Still, it's the overall long-term benefits of the bill that should be appreciated, even as sales continue.
Despite what many firearms enthusiasts in Maryland fear, no one is going to confiscate their legally purchased guns. If they take care of their firearms, they'll be around for a long time and can be left to the next generation. Under the present version of the bill, collectors and sportsmen can keep buying the popular AR-15-style weapons from Maryland dealers before Oct. 1.
But the bill that now goes to the full House would prohibit the sale in Maryland of the AR-15 and 44 other guns by make and model.

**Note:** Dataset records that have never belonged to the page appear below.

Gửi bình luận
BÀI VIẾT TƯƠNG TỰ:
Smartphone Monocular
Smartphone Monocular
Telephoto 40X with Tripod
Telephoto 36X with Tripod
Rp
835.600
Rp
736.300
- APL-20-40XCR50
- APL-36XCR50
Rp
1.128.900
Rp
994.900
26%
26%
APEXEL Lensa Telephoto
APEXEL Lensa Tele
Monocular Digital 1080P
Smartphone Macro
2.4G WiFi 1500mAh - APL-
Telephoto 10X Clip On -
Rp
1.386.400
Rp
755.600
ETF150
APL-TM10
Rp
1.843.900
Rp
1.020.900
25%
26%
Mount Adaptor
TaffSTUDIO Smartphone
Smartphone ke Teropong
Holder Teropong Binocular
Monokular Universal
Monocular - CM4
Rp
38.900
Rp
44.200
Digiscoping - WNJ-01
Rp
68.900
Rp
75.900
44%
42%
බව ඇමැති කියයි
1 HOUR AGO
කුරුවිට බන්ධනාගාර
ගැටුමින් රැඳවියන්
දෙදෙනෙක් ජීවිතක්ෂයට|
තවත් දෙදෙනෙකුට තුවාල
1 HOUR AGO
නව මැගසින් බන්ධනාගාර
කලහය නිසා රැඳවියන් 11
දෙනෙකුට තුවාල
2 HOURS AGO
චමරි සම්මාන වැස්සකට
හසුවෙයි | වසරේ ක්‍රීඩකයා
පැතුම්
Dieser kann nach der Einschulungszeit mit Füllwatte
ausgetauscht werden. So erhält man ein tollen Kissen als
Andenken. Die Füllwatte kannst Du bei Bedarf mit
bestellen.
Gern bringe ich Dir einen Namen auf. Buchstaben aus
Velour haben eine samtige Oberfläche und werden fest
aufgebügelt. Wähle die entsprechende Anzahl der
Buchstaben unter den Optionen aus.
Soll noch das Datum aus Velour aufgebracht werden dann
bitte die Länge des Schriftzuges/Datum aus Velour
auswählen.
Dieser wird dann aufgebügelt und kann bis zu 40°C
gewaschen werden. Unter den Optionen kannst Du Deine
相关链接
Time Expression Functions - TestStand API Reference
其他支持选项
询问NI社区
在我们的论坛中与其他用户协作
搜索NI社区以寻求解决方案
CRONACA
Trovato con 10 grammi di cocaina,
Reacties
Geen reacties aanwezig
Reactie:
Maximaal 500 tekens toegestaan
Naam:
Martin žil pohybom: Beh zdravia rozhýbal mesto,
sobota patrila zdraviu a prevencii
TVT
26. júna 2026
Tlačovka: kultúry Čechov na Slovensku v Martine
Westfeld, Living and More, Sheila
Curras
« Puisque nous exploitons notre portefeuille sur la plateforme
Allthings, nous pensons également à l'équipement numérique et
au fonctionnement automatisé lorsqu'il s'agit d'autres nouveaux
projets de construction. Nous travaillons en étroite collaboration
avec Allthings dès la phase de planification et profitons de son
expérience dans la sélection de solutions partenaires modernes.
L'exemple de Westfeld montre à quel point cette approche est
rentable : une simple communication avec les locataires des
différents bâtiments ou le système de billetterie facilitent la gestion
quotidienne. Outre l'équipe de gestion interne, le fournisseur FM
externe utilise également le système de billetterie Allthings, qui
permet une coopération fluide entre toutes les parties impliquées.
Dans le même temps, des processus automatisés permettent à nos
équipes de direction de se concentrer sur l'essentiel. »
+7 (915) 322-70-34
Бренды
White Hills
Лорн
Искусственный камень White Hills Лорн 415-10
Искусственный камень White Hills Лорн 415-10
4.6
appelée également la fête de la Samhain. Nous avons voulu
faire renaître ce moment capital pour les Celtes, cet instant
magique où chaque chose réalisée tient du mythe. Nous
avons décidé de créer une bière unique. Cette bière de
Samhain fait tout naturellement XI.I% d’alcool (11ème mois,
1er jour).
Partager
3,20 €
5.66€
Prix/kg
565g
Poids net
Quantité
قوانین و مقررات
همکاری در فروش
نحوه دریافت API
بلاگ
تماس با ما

It would also ban any weapons that have certain features spelled out in the bill, capturing, proponents say, a broad universe of military-style weapons.

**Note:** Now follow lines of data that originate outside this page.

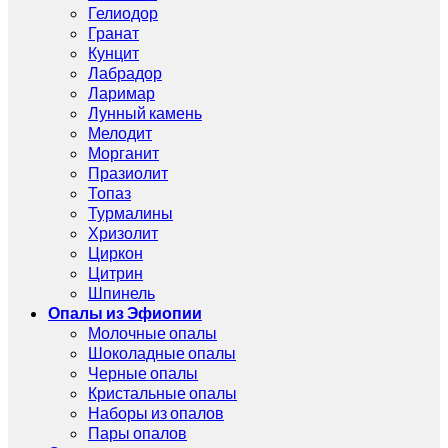
Гелиодор
Гранат
Кунцит
Лабрадор
Ларимар
Лунный камень
Мелодит
Морганит
Празиолит
Топаз
Турмалины
Хризолит
Циркон
Цитрин
Шпинель
Опалы из Эфиопии
Молочные опалы
Шоколадные опалы
Черные опалы
Кристальные опалы
Наборы из опалов
Пары опалов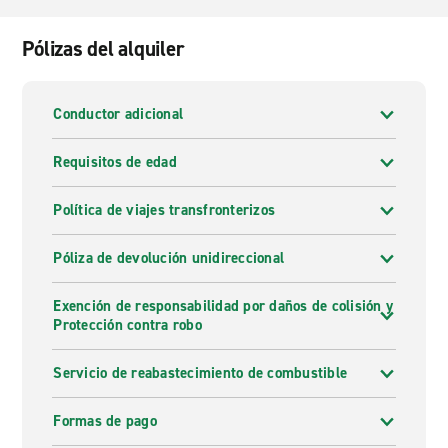
Pólizas del alquiler
Conductor adicional
Requisitos de edad
Política de viajes transfronterizos
Póliza de devolución unidireccional
Exención de responsabilidad por daños de colisión y
Protección contra robo
Servicio de reabastecimiento de combustible
Formas de pago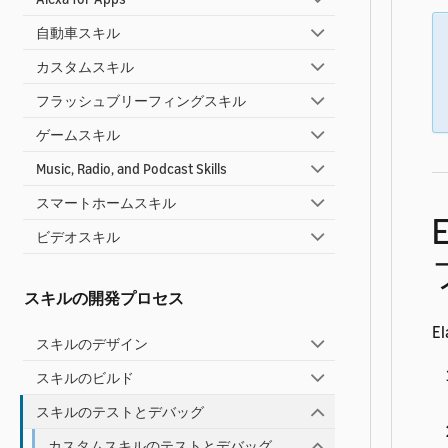
自動車スキル
カスタムスキル
フラッシュブリーフィングスキル
ゲームスキル
Music, Radio, and Podcast Skills
スマートホームスキル
ビデオスキル
スキルの開発プロセス
E
スキルのデザイン
スキルのビルド
スキルのテストとデバッグ
カスタムスキルのテストとデバッグ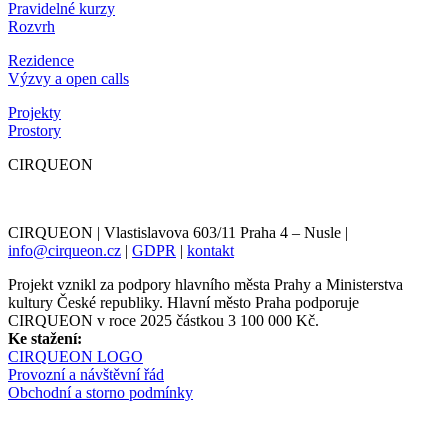
Pravidelné kurzy
Rozvrh
Rezidence
Výzvy a open calls
Projekty
Prostory
CIRQUEON
CIRQUEON | Vlastislavova 603/11 Praha 4 – Nusle |
info@cirqueon.cz
|
GDPR
|
kontakt
Projekt vznikl za podpory hlavního města Prahy a Ministerstva
kultury České republiky. Hlavní město Praha podporuje
CIRQUEON v roce 2025 částkou 3 100 000 Kč.
Ke stažení:
CIRQUEON LOGO
Provozní a návštěvní řád
Obchodní a storno podmínky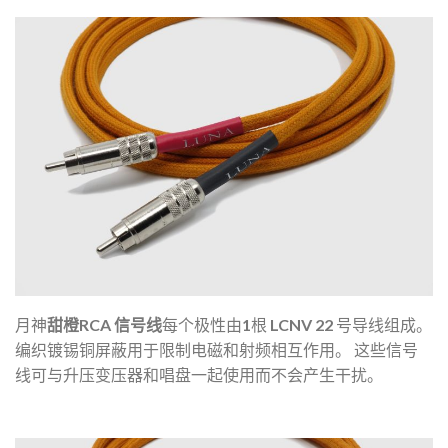
月神
甜橙RCA
信号线
每个极性由1根 LCNV 22 号导线组成。
编织镀锡铜屏蔽用于限制电磁和射频相互作用。
这些信号
线可与升压变压器和唱盘一起使用而不会产生干扰。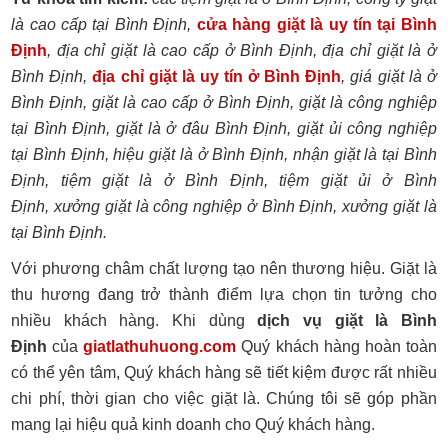
là cao cấp tại Bình Định,
cửa hàng giặt là uy tín tại Bình
Định
, địa chỉ giặt là cao cấp ở Bình Định, địa chỉ giặt là ở
Bình Định,
địa chỉ giặt là uy tín ở Bình Định
, giá giặt là ở
Bình Định, giặt là cao cấp ở Bình Định, giặt là công nghiệp
tại Bình Định, giặt là ở đâu Bình Định, giặt ủi công nghiệp
tại Bình Định, hiệu giặt là ở Bình Định, nhận giặt là tại Bình
Định, tiệm giặt là ở Bình Định, tiệm giặt ủi ở Bình
Định, xưởng giặt là công nghiệp ở Bình Định, xưởng giặt là
tại Bình Định.
Với phương châm chất lượng tạo nên thương hiệu. Giặt là
thu hương đang trở thành điểm lựa chọn tin tưởng cho
nhiều khách hàng. Khi dùng
dịch vụ giặt là Bình
Định
của
giatlathuhuong.com
Quý khách hàng hoàn toàn
có thể yên tâm, Quý khách hàng sẽ tiết kiệm được rất nhiều
chi phí, thời gian cho việc giặt là. Chúng tôi sẽ góp phần
mang lại hiệu quả kinh doanh cho Quý khách hàng.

That means Maryland would become a leader in at least starting to turn back the tide of high-capacity, military-style assault weapons that have been used in mass shootings.

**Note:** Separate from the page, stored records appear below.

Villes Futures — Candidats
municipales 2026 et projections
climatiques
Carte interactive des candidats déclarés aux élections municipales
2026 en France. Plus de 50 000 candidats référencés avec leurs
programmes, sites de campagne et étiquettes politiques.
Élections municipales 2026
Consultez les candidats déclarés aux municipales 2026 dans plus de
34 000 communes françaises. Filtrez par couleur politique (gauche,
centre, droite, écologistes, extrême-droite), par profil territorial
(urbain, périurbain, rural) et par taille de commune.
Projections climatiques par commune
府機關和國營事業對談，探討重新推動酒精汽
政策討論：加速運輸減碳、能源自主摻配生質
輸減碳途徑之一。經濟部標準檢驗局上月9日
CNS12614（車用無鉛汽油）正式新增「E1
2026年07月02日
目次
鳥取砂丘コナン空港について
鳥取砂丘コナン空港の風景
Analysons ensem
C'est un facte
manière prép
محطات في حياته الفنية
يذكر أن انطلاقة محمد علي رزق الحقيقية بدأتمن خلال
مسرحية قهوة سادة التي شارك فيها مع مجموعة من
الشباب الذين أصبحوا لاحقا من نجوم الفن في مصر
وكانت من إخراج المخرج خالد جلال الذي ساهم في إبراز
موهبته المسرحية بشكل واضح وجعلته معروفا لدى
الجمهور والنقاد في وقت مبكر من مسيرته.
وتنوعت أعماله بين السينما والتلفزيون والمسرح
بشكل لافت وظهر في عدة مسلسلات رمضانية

Daniel Webster, director of the Johns Hopkins Center for Gun Policy and Research and one of the nation's leading experts on firearms safety and regulation, has testified in Annapolis and Washington about what makes the most sense in the prevention of both street-style killings and mass shootings, like the one at Sandy Hook Elementary.
In the main, Webster preaches common-sense ways to keep guns away from criminals.
On the particular matter of assault-style weapons, he has been pushing limits on ammunition magazines.
After the movie theater killings in Aurora, Colo., police said the gunman used an AR-15 with a 100-round drum magazine. (The Colorado governor recently signed into law a 15-round limit on magazines.)
Connecticut police say the gunman at Sandy Hook fired off 154 rounds in fewer than five minutes, using an AR-15 with 30-round magazines.
This is where Webster believes the proposed Maryland limit has potential to save lives.
"More important than which guns would be banned is the ban of magazines that hold more than 10 rounds," Webster says, calling the limit "the most relevant feature that increases a weapon's ability to kill or wound large numbers of people in an attack."
There are other aspects of the legislative package that could help reduce gun violence, most notably the new licensing requirements for handgun purchases.
This provision has potential to stop straw-man purchases of guns for criminals, or "girlfriend" buys.
That's my term for what Sen. Brian Frosh, the Montgomery County Democrat, described in arguing for a requirement that Marylanders give state police their fingerprints to get a handgun license.
As reported in The Capital newspaper in Annapolis, Frosh presented the hypothetical of a guy, itching to rob a bank, who asks his girlfriend to buy a gun. She goes along until the gun dealer tells her she must be fingerprinted.
In Frosh's telling: "She says, 'Wait a minute, I've got to give my fingerprints to the state police, I've got to apply to the state police for a license that has my picture on it? And then I'm going to go buy a gun and give it to you? I think you're a great guy, but I don't love you that much.' "
Webster, informed by years of research and analysis at Hopkins, says the overall package that goes to the House this week "should significantly reduce the diversion of guns to criminals and gun violence."
And Webster means, of course, over time — over the years ahead. There will still be plenty of guns in this state, in this country. What we need is less gun violence, and hopefully the Maryland legislature is about to take a giant step toward that goal.